Conversations maintain variables scoped to each stage. The stageVars field is a nested map:

json
{
  "greeting-stage": {
    "customerName": "Alice",
    "tier": "premium"
  },
  "troubleshooting-stage": {
    "issueType": "billing",
    "resolved": false
  }
}

When navigating between stages, each stage's variables are preserved separately, so returning to a previous stage restores its state.

Lifecycle

  1. Start — Client sends start_conversation with userId and starting stageId
  2. Input loop — User sends voice or text, system processes and responds
  3. Stage navigation — Conversation moves between stages via go_to_stage effects
  4. Resume — A previously started conversation can be resumed with resume_conversation
  5. End — Conversation ends via:
    • end_conversation effect (graceful)
    • abort_conversation effect (immediate)
    • Inactivity timeout (see below)
    • Client disconnect
    • Error (failed state)

See WebSocket Protocol for the complete message flow.

Inactivity Timeout

If the project has conversationTimeoutSeconds configured, conversations that remain in an active state without any new events for longer than the configured period are automatically aborted.

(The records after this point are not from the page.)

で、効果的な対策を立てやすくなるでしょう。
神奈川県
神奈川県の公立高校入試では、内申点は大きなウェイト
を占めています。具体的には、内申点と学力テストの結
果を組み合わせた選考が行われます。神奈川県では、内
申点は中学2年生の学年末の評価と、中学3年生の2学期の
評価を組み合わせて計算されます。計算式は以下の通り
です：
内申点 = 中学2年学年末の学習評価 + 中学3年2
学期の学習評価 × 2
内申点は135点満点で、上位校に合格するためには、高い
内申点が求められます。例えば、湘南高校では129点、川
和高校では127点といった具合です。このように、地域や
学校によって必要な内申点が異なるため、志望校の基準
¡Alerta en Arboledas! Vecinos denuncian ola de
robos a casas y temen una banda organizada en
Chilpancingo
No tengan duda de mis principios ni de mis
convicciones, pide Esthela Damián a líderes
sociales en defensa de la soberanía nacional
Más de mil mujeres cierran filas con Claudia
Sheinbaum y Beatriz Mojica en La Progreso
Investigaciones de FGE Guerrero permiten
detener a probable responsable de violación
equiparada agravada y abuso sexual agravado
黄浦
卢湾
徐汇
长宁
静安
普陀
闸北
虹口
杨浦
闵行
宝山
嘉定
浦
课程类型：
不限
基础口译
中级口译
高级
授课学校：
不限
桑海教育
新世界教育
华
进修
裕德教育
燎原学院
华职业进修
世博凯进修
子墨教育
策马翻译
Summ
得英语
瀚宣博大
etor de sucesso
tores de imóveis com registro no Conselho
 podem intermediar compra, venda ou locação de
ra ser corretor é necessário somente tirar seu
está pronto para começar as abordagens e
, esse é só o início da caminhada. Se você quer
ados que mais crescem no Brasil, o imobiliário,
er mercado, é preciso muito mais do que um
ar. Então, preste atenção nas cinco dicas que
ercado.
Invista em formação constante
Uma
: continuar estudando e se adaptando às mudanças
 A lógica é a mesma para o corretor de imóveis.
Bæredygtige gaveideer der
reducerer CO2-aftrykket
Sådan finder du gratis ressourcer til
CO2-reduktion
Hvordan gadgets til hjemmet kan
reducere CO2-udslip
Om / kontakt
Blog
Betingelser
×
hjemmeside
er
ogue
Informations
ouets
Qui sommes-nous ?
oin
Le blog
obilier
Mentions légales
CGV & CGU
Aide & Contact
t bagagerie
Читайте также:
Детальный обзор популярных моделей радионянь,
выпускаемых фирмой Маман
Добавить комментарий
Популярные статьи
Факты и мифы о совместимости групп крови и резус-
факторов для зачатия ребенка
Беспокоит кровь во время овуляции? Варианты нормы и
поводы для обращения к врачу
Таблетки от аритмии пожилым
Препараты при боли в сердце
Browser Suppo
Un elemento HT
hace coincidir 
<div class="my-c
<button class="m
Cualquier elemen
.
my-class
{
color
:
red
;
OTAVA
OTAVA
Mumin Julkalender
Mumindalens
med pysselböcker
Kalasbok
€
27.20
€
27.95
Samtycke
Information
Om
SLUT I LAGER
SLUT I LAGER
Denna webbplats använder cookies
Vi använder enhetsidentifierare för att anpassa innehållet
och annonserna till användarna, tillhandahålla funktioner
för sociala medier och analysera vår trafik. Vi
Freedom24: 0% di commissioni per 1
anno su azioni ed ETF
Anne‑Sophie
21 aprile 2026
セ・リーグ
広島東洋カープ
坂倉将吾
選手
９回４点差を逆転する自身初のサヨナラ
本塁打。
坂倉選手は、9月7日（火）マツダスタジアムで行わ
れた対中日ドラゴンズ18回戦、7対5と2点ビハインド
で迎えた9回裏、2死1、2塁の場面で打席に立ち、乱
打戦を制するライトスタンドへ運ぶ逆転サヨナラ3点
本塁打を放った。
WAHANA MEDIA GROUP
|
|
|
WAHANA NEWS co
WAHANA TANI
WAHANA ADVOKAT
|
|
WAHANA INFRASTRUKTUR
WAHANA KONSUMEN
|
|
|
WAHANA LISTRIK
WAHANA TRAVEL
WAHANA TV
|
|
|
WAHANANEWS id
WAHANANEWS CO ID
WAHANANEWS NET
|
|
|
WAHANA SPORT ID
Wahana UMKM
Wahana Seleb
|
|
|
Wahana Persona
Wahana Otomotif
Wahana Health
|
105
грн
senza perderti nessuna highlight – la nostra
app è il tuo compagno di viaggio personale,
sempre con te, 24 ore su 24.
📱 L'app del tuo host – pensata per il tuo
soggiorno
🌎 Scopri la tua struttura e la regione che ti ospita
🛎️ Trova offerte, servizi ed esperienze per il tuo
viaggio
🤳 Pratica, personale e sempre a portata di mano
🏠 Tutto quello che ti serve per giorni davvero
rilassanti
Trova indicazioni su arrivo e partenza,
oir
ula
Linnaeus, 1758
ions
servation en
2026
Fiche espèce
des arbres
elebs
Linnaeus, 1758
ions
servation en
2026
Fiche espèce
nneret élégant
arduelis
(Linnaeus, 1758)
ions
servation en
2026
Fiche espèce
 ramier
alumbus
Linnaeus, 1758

A background job runs every minute and checks all active conversations (initialized, awaiting_user_input, receiving_user_voice, processing_user_input, generating_response). Any conversation whose last event timestamp (or updatedAt if no events exist) is older than the configured threshold is aborted.

The connected client receives a conversation_aborted WebSocket event with the reason "Conversation timed out due to inactivity".

See Projects — Conversation Timeout for configuration details.

Released under the Apache-2.0 License.